Prenda Law, a “porno trolling collective” has been in the focus of the judiciary across US for quite some time for their modus operandi which consists of little more than a shakedown of sorts of people downloading porn. We carried news of such an incident here, where the modus operandi of Prenda Law is discussed in detail. In the latest incident, the U.S. Court of Appeals, Washington D.C., overturned an order in favor of Prenda Law (AF Holdings LLC) issued by a district court judge who had been an RIAA lobbyist. You can see a copy of the order here.
The opening words of Judge Tatel clearly indicate the frustration of the judiciary with the modus operandi of Prenda Law and its associates: “…sometimes individuals seek to manipulate judicial procedures to serve their own improper ends.
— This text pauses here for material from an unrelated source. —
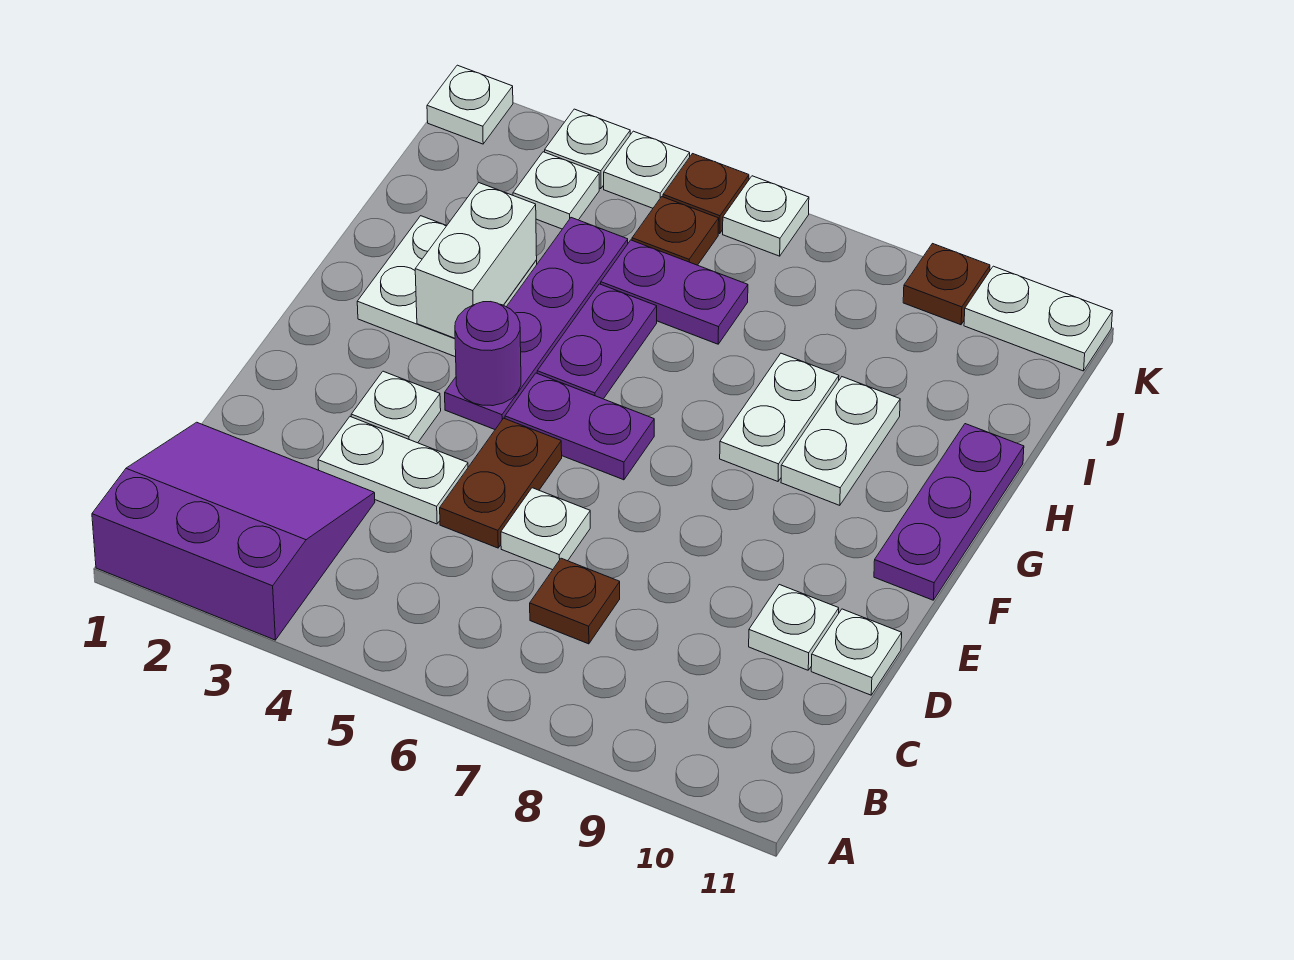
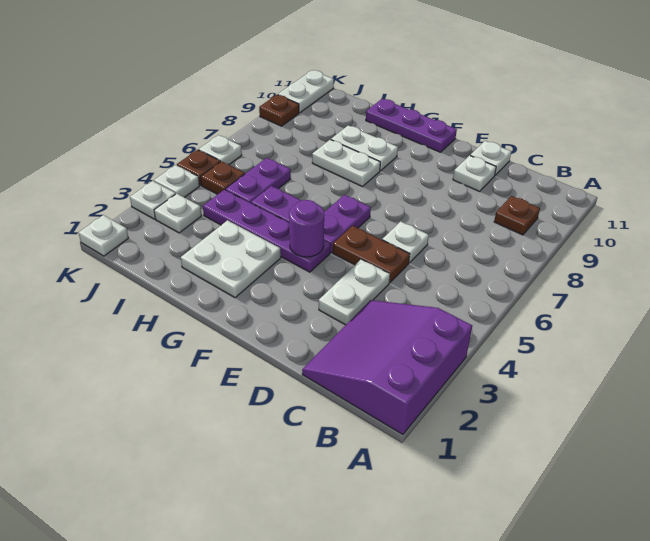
brown 1x1 plate [530,558,620,644] -> brown 1x1 plate moved to [494,196,540,235]
white 1x1 plate [351,371,441,443] -> none
white 1x2 brick [415,183,537,338] -> none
This case calls upon us to evaluate – and put a stop to – one litigant’s attempt to do just that.”
In a nutshell, in the district court, the judge had ruled in favor of AF Holdings LLC (Prenda front), and had held that it was perfectly legitimate to join thousands of defendants who had downloaded a file months apart from each other, by treating them as party to the same conspiracy. The Court of Appeals, however, overturned that order and held that the defendants could not be clubbed together in a single action.
In this case, AF Holdings clubbed together 1,058 John Doe defendants for downloading a porn file and issued subpoenas to ISPs asking them to turn over the personal details of their customers so that they can be sued. The ISPs put their feet down and said that a district court is bound to quash or modify a subpoena that compels disclosure of information that is not properly discoverable and subjects a person to undue burden. The district court, however, held that such objections and arguments were premature. The Court of Appeals held otherwise.
In its opinion, the Court of Appeals clarified that it was not the standards of premature objections that applied here, but “Different principles apply where, as here, a plaintiff seeks not just to file a complaint, but instead attempts to use the machinery of the courts to force a party to comply with its discovery demands. Federal Rules of Civil Procedure 45 and 26 set forth the relevant considerations …”
The COA observed that Oppenheimer Fund, Inc. v. Sanders, in which the Supreme Court held that the representative plaintiffs in a class action suit, illustrate the limits of the federal discovery procedures, and the plaintiffs could not use discovery tools to secure from the defendant the names of members of the plaintiff class. In a footnote in the same case the Supreme Court had emphasized, “when the purpose of a discovery request is to gather information for use in proceedings other than the pending suit, discovery properly is denied.”
The Court of Appeals, applying the precedents, observed, “Here, we think it quite obvious that AF Holdings could not possibly have had a good faith belief that it could successfully sue the overwhelming majority of the 1, 058 John Doe defendants in this district.”
Turning to the question of joinder, the court said the Federal Rule of Civil Procedure 20(a)(2) sets forth that multiple defendants may be joined in one action if the plaintiff seeks relief “with respect to or arising out of the same transaction, occurrence, or series of transactions or occurrences” and “any question of law or fact common to all defendants will arise in the action.”
AF Holdings argued that because the BitTorrent users dowloaded the same file, they are part of the same “swarm” and participated in the same series of transactions. However, the Court of Appeals said, “We are unconvinced … Two individuals who downloaded the same file five months apart are exceedingly unlikely to have had any interaction with one another whatsoever. Their only relationship is that they used the same protocol to access the same work … simply committing the same type of violation in the same way does not link defendants together for the purposes of joinder.”